The objective was not to model an individual personality. The objective was to capture dominant professional ideas and my specific biases.

A corpus answers the question: “What do I know?” A persona answers the question: “How do I think and judge?” The combination is significantly more powerful than either component individually.

The Evolution Towards HITSS


Long before HITSS existed, I was already teaching IT sourcing strategy as a combination of multiple analytical lenses.


Traditional procurement frameworks provide part of the answer. IT procurement introduces additional considerations. SaaS sourcing introduces another set of variables. Cloud economics, vendor lock-in, governance maturity, and business criticality all influence the eventual sourcing decision.


I never found a single framework that adequately addressed all of these dimensions.


The idea behind Adaptive Sourcing, and later HITSS, was therefore to combine multiple perspectives into a single decision-making framework rather than relying on a traditional methodology.


As part of my Business Automation endeavors, I decided to automate the generation of sourcing strategies, so they incorporate all the different knowledge topics I teach.

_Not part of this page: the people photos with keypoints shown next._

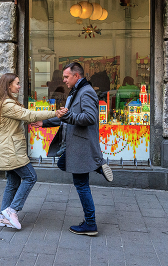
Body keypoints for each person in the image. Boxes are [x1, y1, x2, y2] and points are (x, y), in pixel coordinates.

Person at [32, 62, 113, 236]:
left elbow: (90, 118)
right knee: (63, 164)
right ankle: (97, 165)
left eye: (67, 77)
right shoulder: (76, 92)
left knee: (81, 185)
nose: (64, 80)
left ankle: (90, 224)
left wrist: (68, 115)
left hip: (81, 146)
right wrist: (44, 123)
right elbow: (64, 118)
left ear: (77, 76)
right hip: (74, 146)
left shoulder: (87, 92)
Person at [0, 73, 67, 230]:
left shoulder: (2, 102)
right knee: (30, 177)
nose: (19, 86)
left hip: (8, 148)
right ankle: (12, 210)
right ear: (8, 85)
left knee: (13, 182)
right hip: (11, 150)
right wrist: (55, 113)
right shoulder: (7, 104)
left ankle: (3, 217)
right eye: (17, 83)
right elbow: (28, 115)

I called it a hybrid strategy since it combines many concepts and theories (classical procurement and niche IT ones), each adding extra depth to the eventual analysis and conclusions.

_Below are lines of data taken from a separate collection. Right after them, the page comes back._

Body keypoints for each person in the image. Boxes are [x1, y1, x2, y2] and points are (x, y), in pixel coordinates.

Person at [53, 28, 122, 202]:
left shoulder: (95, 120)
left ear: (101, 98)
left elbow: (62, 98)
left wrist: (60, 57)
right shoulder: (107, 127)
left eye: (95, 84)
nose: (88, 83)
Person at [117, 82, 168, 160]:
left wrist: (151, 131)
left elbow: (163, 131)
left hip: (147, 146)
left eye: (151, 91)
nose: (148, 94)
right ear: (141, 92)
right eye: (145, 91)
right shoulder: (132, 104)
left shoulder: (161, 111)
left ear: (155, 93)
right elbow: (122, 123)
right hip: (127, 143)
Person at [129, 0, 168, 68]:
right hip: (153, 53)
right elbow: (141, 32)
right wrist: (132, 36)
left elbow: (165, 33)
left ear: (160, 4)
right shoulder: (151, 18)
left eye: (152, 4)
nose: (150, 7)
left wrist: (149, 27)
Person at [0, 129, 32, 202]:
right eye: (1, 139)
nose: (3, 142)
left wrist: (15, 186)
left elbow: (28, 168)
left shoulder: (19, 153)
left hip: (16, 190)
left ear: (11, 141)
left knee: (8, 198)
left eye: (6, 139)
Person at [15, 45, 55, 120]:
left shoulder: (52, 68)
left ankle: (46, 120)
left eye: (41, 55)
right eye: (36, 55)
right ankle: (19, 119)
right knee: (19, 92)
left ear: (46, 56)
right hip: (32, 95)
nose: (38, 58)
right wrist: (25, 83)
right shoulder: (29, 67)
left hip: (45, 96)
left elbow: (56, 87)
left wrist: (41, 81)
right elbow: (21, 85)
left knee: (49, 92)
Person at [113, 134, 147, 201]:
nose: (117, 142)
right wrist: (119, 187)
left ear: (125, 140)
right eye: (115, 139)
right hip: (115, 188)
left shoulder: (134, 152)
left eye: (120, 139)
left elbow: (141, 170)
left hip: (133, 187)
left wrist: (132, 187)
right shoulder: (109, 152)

The procurement corpus and the persona model became side products of the automation, which greatly enriched the main output. I tried to get rid of familiar AI language full of truisms.


This created a fundamentally different outcome from generic AI assistants. Instead of producing responses based solely on publicly available information, the system could interpret questions through the lens of my accumulated procurement knowledge and established decision-making principles.


The architecture eventually evolved into what became HITSS.


HITSS Conceptual Architecture


Flowchart on procurement: personal experience feeds corpus, persona, HITSS, and decision support output boxes with arrows.
Flowchart illustrating the transformation of personal professional experience and beliefs into actionable decision-support outputs through a structured procurement corpus, persona, HITSS, and comprehensive commercial reasoning processes.

The Future Value Is "Digital Me"

Many discussions about AI focus on model capabilities. I believe this is increasingly the wrong conversation.


Access to capable models is becoming widely available. Over time, model capability itself is likely to become less of a differentiator.


A person who deploys a generic AI assistant gains access to a sophisticated language interface. A person who combines AI with a well-developed corpus and persona gains something far more valuable - reusable personal professional intelligence.


That intelligence already exists in your head. The challenge is not creating it. The challenge is extracting it, structuring it, and making it reusable, effectively creating your professional avatar.


For me, that became the real purpose behind HITSS. It was never about building another AI assistant.


The objective was never to create an AI that replaces procurement professionals. The objective was to capture years of accumulated professional experience, commercial judgment, and sourcing knowledge in a form that remains available, searchable, and reusable.


In simple terms, HITSS is probably more like a digital version of myself than the autonomous AI agents dominating current discussions.


Whether that is useful depends entirely on whether you believe experience still matters.